_Exercise brief_.
Lay out the part of the listing that opens with the line containing "Ngũ vị hương" and closes with the line containing "importanti. Nei prossimi" as a numbered list, one line per item. Skip blank lines and leave out the pictures.

============

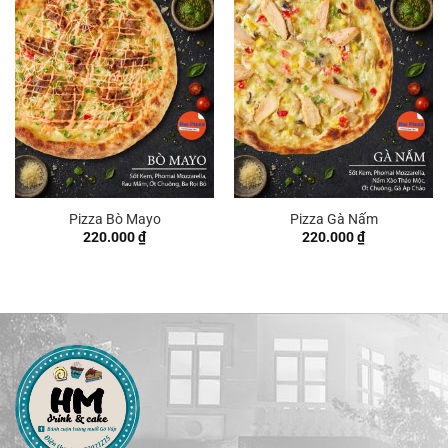
Pizza Bò Mayo
Pizza Gà Nấm
220.000
₫
220.000
₫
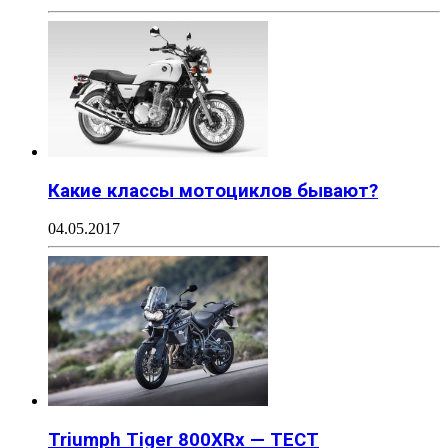
Какие классы мотоциклов бывают?
04.05.2017
Triumph Tiger 800XRx — ТЕСТ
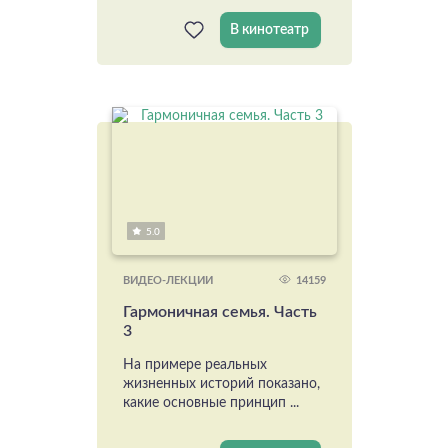
В кинотеатр
5.0
14159
ВИДЕО-ЛЕКЦИИ
Гармоничная семья. Часть
3
На примере реальных
жизненных историй показано,
какие основные принцип ...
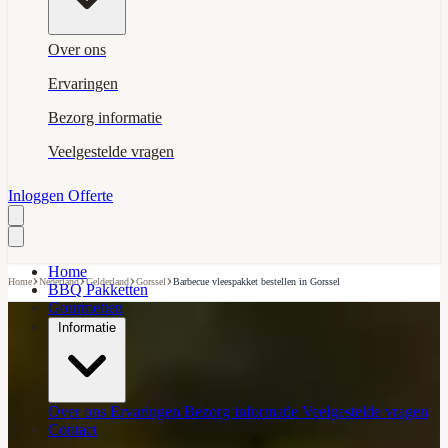
Over ons
Ervaringen
Bezorg informatie
Veelgestelde vragen
Inloggen
Offerte
Home
›
›
›
›
Home
Nederland
Gelderland
Gorssel
Barbecue vleespakket bestellen in Gorssel
BBQ Pakketten
Gourmetten
Informatie
Over ons
Ervaringen
Bezorg informatie
Veelgestelde vragen
Contact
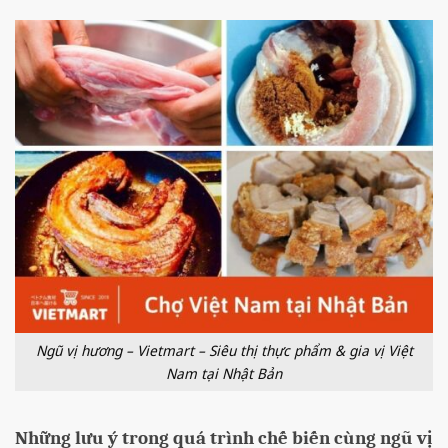
Ngũ vị hương – Vietmart – Siêu thị thực phẩm & gia vị Việt
Nam tại Nhật Bản
Những lưu ý trong quá trình chế biến cùng ngũ vị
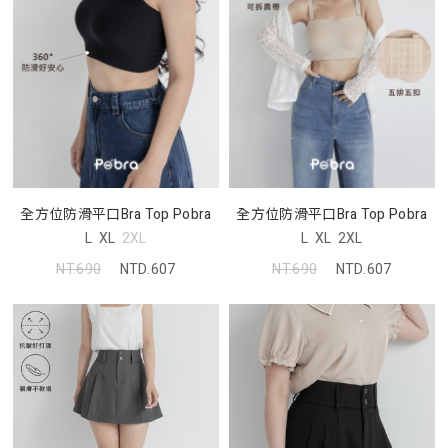
全方位防滑平口Bra Top Pobra
全方位防滑平口Bra Top Pobra
L
XL
2XL
L
XL
2XL
NT.690
NTD.607
NT.690
NTD.607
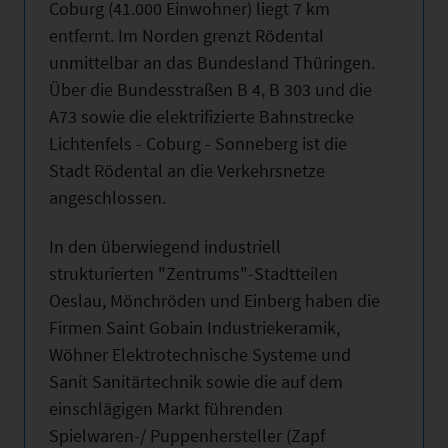
Coburg (41.000 Einwohner) liegt 7 km
entfernt. Im Norden grenzt Rödental
unmittelbar an das Bundesland Thüringen.
Über die Bundesstraßen B 4, B 303 und die
A73 sowie die elektrifizierte Bahnstrecke
Lichtenfels - Coburg - Sonneberg ist die
Stadt Rödental an die Verkehrsnetze
angeschlossen.
In den überwiegend industriell
strukturierten "Zentrums"-Stadtteilen
Oeslau, Mönchröden und Einberg haben die
Firmen Saint Gobain Industriekeramik,
Wöhner Elektrotechnische Systeme und
Sanit Sanitärtechnik sowie die auf dem
einschlägigen Markt führenden
Spielwaren-/ Puppenhersteller (Zapf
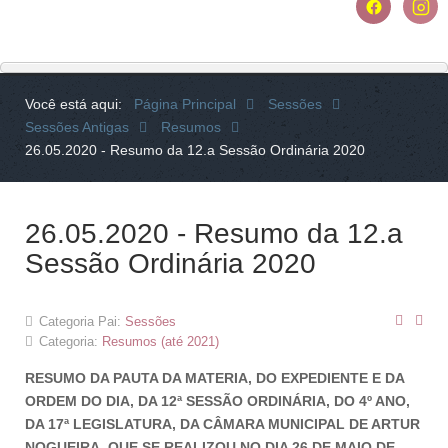
Você está aqui:
Página Principal
Sessões
Sessões Antigas
Resumos
26.05.2020 - Resumo da 12.a Sessão Ordinária 2020
26.05.2020 - Resumo da 12.a
Sessão Ordinária 2020
Categoria Pai:
Sessões
Categoria:
Resumos (até 2021)
RESUMO DA PAUTA DA MATERIA, DO EXPEDIENTE E DA
ORDEM DO DIA, DA 12ª SESSÃO ORDINÁRIA, DO 4º ANO,
DA 17ª LEGISLATURA, DA CÂMARA MUNICIPAL DE ARTUR
NOGUEIRA, QUE SE REALIZOU NO DIA 26 DE MAIO DE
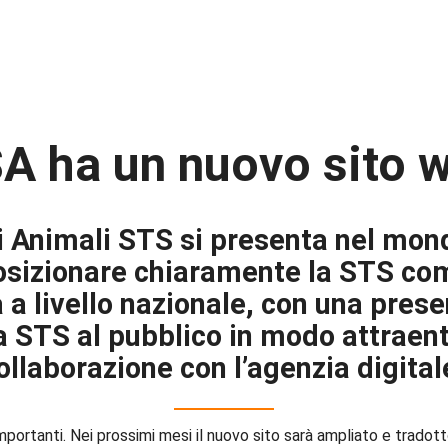
A ha un nuovo sito 
i Animali STS si presenta nel mond
 posizionare chiaramente la STS co
a a livello nazionale, con una pres
la STS al pubblico in modo attraent
ollaborazione con l’agenzia digita
importanti. Nei prossimi mesi il nuovo sito sarà ampliato e trado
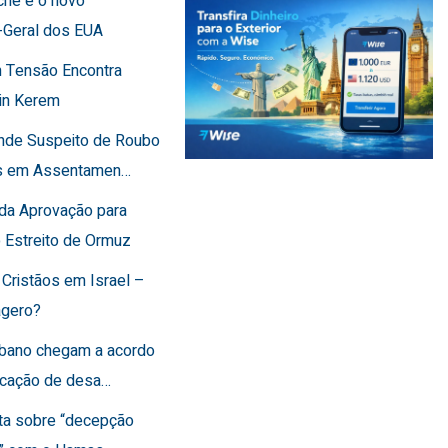
che é o novo
-Geral dos EUA
 Tensão Encontra
in Kerem
ende Suspeito de Roubo
os em Assentamen…
rda Aprovação para
o Estreito de Ormuz
 Cristãos em Israel –
agero?
Líbano chegam a acordo
ficação de desa…
rta sobre “decepção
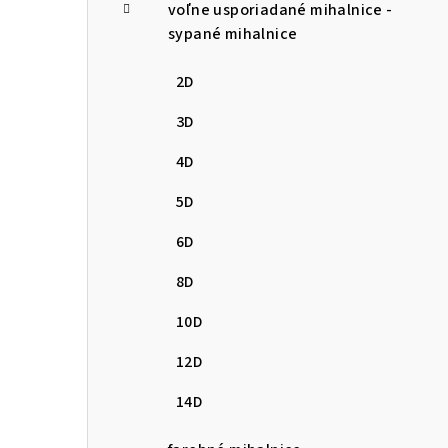
voľne usporiadané mihalnice -
sypané mihalnice
2D
3D
4D
5D
6D
8D
10D
12D
14D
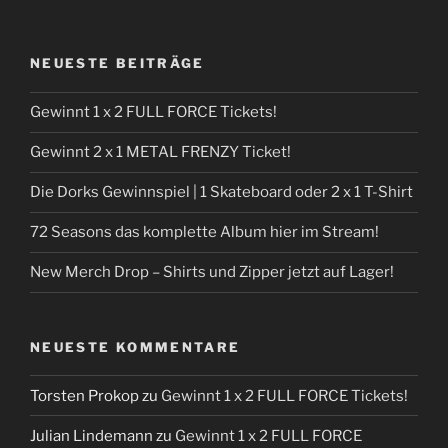
NEUESTE BEITRÄGE
Gewinnt 1 x 2 FULL FORCE Tickets!
Gewinnt 2 x 1 METAL FRENZY Ticket!
Die Dorks Gewinnspiel | 1 Skateboard oder 2 x 1 T-Shirt
72 Seasons das komplette Album hier im Stream!
New Merch Drop – Shirts und Zipper jetzt auf Lager!
NEUESTE KOMMENTARE
Torsten Prokop
zu
Gewinnt 1 x 2 FULL FORCE Tickets!
Julian Lindemann
zu
Gewinnt 1 x 2 FULL FORCE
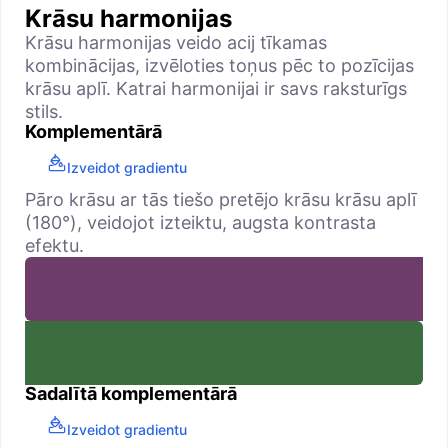
Krāsu harmonijas
Krāsu harmonijas veido acij tīkamas
kombinācijas, izvēloties toņus pēc to pozīcijas
krāsu aplī. Katrai harmonijai ir savs raksturīgs
stils.
Komplementārā
Izveidot gradientu
Pāro krāsu ar tās tiešo pretējo krāsu krāsu aplī
(180°), veidojot izteiktu, augsta kontrasta
efektu.
Sadalītā komplementārā
Izveidot gradientu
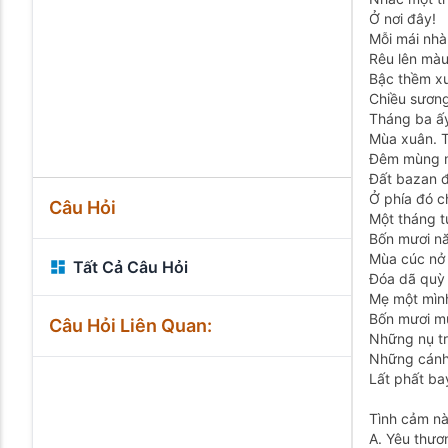
Ở nơi đây!
Mỗi mái nhà
Rêu lên màu
Bậc thềm xư
Chiều sương
Tháng ba ấy 
Mùa xuân. T
Đêm mùng m
Đất bazan 
Ở phía đó c
Câu Hỏi
Một tháng t
Bốn mươi nă
Mùa cúc nở 
Tất Cả Câu Hỏi
Đóa dã quỳ 
Mẹ một mình
Bốn mươi m
Câu Hỏi Liên Quan:
Những nụ tr
Những cánh 
Lất phất ba
Tình cảm nà
A. Yêu thươn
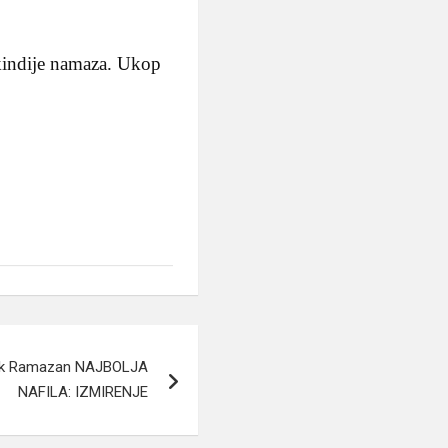
ikindije namaza. Ukop
rek Ramazan NAJBOLJA
NAFILA: IZMIRENJE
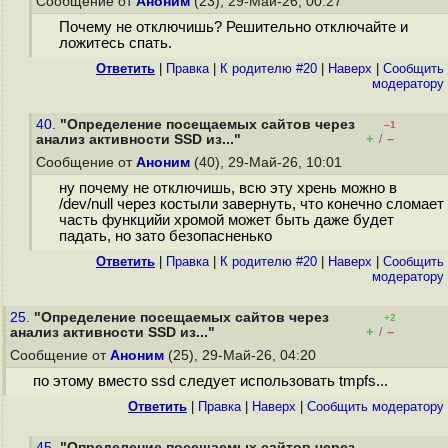
Сообщение от
Аноним
(23), 29-Май-26, 00:27
Почему не отключишь? Решительно отключайте и
ложитесь спать.
Ответить
|
Правка
|
К родителю #20
|
Наверх
|
Cообщить
модератору
40.
"Определение посещаемых сайтов через
–1
+
–
анализ активности SSD из..."
/
Сообщение от
Аноним
(40), 29-Май-26, 10:01
ну почему не отключишь, всю эту хрень можно в
/dev/null через костыли завернуть, что конечно сломает
часть функцийи хромой может быть даже будет
падать, но зато безопасненько
Ответить
|
Правка
|
К родителю #20
|
Наверх
|
Cообщить
модератору
25.
"Определение посещаемых сайтов через
+2
+
–
анализ активности SSD из..."
/
Сообщение от
Аноним
(25), 29-Май-26, 04:20
по этому вместо ssd следует использовать tmpfs...
Ответить
|
Правка
|
Наверх
|
Cообщить модератору
45.
"Определение посещаемых сайтов через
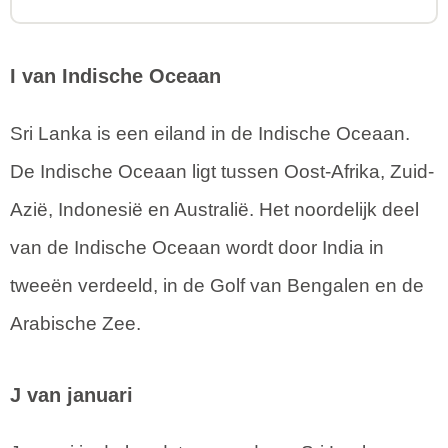
mooie dingen van het eiland te
re
kunnen ontdekken...
te
I van Indische Oceaan
Sri Lanka is een eiland in de Indische Oceaan.
De Indische Oceaan ligt tussen Oost-Afrika, Zuid-
Azië, Indonesië en Australië. Het noordelijk deel
van de Indische Oceaan wordt door India in
tweeën verdeeld, in de Golf van Bengalen en de
Arabische Zee.
J van januari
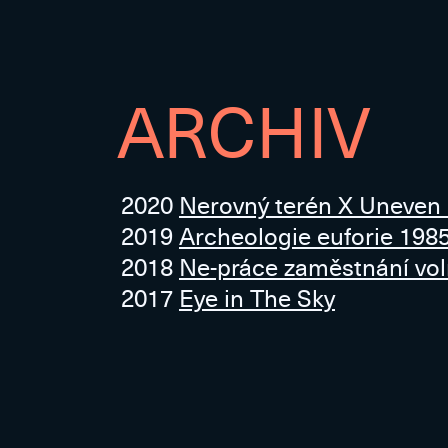
ARCHIV
2020
Nerovný terén X Uneven
2019
Archeologie euforie 198
2018
Ne-práce zaměstnání vo
2017
Eye in The Sky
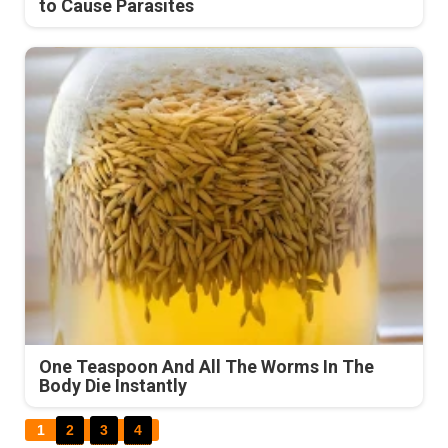
to Cause Parasites
One Teaspoon And All The Worms In The
Body Die Instantly
1
2
3
4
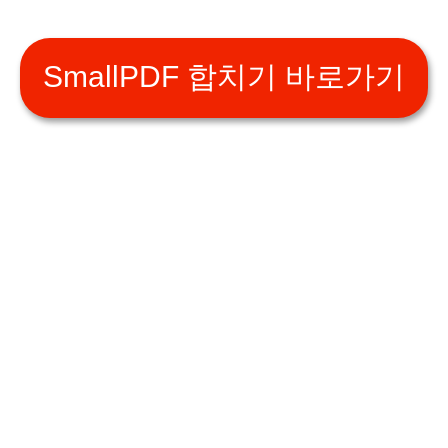
SmallPDF 합치기 바로가기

============

_The completed task_.
1. Ngũ vị hương – Vietmart – Siêu thị thực phẩm & gia vị Việt
2. Nam tại Nhật Bản
3. Những lưu ý trong quá trình chế biến cùng ngũ vị
4. 全方位防滑平口Bra Top Pobra
5. 全方位防滑平口Bra Top Pobra
6. L
7. XL
8. 2XL
9. L
10. XL
11. 2XL
12. NT.690
13. NTD.607
14. NT.690
15. NTD.607
16. Coburg (41.000 Einwohner) liegt 7 km
17. entfernt. Im Norden grenzt Rödental
18. unmittelbar an das Bundesland Thüringen.
19. Über die Bundesstraßen B 4, B 303 und die
20. A73 sowie die elektrifizierte Bahnstrecke
21. Lichtenfels - Coburg - Sonneberg ist die
22. Stadt Rödental an die Verkehrsnetze
23. angeschlossen.
24. In den überwiegend industriell
25. strukturierten "Zentrums"-Stadtteilen
26. Oeslau, Mönchröden und Einberg haben die
27. Firmen Saint Gobain Industriekeramik,
28. Wöhner Elektrotechnische Systeme und
29. Sanit Sanitärtechnik sowie die auf dem
30. einschlägigen Markt führenden
31. Spielwaren-/ Puppenhersteller (Zapf
32. Você está aqui:
33. Página Principal
34. Sessões
35. Sessões Antigas
36. Resumos
37. 26.05.2020 - Resumo da 12.a Sessão Ordinária 2020
38. 26.05.2020 - Resumo da 12.a
39. Sessão Ordinária 2020
40. Categoria Pai:
41. Sessões
42. Categoria:
43. Resumos (até 2021)
44. RESUMO DA PAUTA DA MATERIA, DO EXPEDIENTE E DA
45. ORDEM DO DIA, DA 12ª SESSÃO ORDINÁRIA, DO 4º ANO,
46. DA 17ª LEGISLATURA, DA CÂMARA MUNICIPAL DE ARTUR
47. NOGUEIRA, QUE SE REALIZOU NO DIA 26 DE MAIO DE
48. A ha un nuovo sito 
49. i Animali STS si presenta nel mond
50.  posizionare chiaramente la STS co
51. a a livello nazionale, con una pres
52. la STS al pubblico in modo attraent
53. ollaborazione con l’agenzia digita
54. importanti. Nei prossimi mesi il nuovo sito sarà ampliato e trado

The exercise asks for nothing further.